Ethical investment opportunities abound after rollercoaster 2022
“In the first nine months of 2022 we saw markets deliver a total return of -10 per cent in Australia, and that was a tough environment for all investors,” says Mike Murray, head of domestic equities at Australian Ethical. “But it was also tough for true-to-label ethical investors because what we saw was the heavy environmental footprint resources sector outperforming.”
Pure play heavy industrial companies shot up the index, while smaller cap healthcare and information technology companies that have “a big positive impact on the world” underperformed significantly in a higher interest rate environment.
Still, Murray is now spending less of his time trying to figure out what the next inflation number might be and “a lot more time with the individual companies” to ensure they’re resilient to what could be a sustained higher inflation environment – whether they have pricing power, too much debt that they’re now going to have to pay a higher interest rate on, or, in the case of smaller companies, if they need to pivot from growth to free cashflow generation.
While Murray “doesn’t want to get carried away with short-term market moves”, the bounce in the late months of 2022 was a remarkable turnaround, though it’s too soon to say whether it will be sustained.
“The positive is that we’ve seen multiples correct to some extent; if we look at PE ratios in Australia, they’ve come down from about 20 times to around 15x in aggregate, and we think that’s a reasonably attractive level. But obviously within that there’s things like the resources sector that trade on low PE ratios and are pulling that overall multiple down.”
“If we have seen a peak in inflation expectations – and we are starting to see some moderation in some components of inflation – that could support the market further. But at the same time we don’t see interest rates going back to where they were before, and we’re probably entering a period of slower economic growth… But we think we’re positioned quite defensively.”
Lithium miners have been a boon for performance; Australian Ethical bought Pilgrim Minerals at 70 cents – it promptly fell to 15 cents, Murray says, but is currently trading over $4, making the team “no stranger to volatility”. Insurance companies like IAG and Suncorp have also held up well despite the extreme weather of 2022, and have been “quite a defensive play” for Australian Ethical.
Murray notes that small cap companies were generally sold off quite aggressively, and that’s where the domestic equities team has found “some of its best long-term opportunities through time”; small cap software company valuations have come back to “very, very attractive levels”, and that’s also bringing acquisition activity into the sector.
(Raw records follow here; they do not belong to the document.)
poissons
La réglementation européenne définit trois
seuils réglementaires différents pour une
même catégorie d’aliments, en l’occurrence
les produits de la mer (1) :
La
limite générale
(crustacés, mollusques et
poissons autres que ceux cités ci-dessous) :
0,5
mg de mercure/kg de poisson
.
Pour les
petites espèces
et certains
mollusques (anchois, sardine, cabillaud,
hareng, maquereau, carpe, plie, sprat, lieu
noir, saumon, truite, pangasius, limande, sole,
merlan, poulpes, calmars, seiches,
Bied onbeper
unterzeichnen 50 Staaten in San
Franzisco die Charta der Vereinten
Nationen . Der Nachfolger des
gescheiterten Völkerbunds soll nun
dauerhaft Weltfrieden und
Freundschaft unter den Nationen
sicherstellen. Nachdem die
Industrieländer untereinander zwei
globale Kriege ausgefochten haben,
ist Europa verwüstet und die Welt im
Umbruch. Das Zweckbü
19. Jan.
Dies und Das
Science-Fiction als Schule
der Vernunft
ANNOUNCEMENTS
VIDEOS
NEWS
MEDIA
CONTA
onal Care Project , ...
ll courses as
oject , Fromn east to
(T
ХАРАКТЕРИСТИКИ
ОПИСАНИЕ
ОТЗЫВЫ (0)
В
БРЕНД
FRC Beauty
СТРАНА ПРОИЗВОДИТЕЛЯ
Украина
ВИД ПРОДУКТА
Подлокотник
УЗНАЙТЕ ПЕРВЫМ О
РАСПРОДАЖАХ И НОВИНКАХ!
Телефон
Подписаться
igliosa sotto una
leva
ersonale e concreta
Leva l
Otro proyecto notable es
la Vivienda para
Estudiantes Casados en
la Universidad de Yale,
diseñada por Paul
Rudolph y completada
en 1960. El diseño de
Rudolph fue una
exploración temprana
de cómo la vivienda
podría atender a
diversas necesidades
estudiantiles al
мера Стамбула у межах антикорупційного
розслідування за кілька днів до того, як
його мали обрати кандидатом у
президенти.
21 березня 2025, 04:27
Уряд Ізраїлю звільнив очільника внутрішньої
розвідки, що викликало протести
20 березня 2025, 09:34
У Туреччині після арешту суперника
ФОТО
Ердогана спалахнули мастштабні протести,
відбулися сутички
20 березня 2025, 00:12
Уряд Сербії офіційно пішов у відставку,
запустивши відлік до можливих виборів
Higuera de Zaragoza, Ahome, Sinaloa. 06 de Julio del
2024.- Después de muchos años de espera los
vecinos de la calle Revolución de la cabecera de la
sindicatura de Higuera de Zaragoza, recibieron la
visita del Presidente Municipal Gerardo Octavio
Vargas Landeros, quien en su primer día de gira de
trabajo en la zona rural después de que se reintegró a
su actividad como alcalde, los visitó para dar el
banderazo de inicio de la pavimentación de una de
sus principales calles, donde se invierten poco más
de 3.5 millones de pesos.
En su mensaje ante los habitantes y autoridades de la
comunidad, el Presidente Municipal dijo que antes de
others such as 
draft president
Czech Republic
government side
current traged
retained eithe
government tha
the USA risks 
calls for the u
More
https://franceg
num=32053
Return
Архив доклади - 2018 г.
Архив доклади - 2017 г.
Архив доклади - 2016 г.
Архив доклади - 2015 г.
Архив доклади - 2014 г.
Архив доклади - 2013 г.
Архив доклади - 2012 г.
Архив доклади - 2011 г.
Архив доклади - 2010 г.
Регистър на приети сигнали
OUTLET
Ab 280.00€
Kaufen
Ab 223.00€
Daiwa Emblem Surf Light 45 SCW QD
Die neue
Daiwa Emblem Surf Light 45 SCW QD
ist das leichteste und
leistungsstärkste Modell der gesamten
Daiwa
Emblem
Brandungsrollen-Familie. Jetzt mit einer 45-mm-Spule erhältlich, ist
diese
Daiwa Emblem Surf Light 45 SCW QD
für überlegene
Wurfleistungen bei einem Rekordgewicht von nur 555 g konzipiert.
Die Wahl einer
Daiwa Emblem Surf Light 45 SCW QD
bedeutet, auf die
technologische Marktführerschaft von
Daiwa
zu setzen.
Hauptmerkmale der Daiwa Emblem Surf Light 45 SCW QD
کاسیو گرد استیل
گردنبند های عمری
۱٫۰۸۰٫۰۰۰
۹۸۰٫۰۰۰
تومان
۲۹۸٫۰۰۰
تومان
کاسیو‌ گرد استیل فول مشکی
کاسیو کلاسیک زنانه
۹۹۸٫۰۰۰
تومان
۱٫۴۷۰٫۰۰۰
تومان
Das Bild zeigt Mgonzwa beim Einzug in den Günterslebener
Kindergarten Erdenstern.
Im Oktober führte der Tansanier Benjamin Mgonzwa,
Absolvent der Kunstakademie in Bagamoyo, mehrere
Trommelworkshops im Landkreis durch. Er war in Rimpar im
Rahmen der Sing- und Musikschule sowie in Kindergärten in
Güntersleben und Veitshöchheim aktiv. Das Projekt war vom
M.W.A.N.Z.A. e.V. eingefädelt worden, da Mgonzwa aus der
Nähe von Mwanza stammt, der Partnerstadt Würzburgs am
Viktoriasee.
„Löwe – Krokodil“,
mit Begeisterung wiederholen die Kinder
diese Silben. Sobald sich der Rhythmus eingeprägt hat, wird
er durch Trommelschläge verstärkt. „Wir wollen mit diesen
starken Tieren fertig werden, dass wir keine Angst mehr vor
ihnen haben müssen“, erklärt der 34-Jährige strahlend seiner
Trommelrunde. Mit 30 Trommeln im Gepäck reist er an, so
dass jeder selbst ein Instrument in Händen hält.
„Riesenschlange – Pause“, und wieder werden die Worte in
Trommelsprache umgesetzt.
“We’re hopeful for a little less volatility (in 2023), but we also know that volatility creates a lot of opportunities for fundamental, long-term investors. So I think markets have corrected to more normal levels; we should expect more normal levels of return going forward. There probably will be more volatility as the market tries to figure out where inflation ends up, but the focus for us is more on the bottom up – finding the companies within the sharemarket that are going to do the right thing by shareholders through time.”